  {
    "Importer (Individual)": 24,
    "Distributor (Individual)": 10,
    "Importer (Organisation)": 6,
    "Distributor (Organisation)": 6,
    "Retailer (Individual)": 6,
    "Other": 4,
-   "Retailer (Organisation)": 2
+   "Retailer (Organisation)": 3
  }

==

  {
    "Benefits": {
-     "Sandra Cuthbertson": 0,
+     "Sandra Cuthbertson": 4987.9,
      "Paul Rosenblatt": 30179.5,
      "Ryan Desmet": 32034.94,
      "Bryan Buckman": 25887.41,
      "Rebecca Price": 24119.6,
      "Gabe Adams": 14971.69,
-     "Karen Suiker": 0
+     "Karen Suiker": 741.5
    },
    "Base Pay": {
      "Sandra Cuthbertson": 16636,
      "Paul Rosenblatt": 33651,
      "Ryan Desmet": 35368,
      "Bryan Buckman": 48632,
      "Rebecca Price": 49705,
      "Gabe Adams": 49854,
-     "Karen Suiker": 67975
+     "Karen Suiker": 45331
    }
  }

==

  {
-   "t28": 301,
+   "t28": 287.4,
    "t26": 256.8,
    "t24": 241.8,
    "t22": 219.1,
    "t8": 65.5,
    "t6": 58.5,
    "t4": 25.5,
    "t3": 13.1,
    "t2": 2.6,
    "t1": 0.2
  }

### Exercise
Across the data shown above, how many lines carry the string "Paul"? Reply with the figure by itself.

### Result of the task
2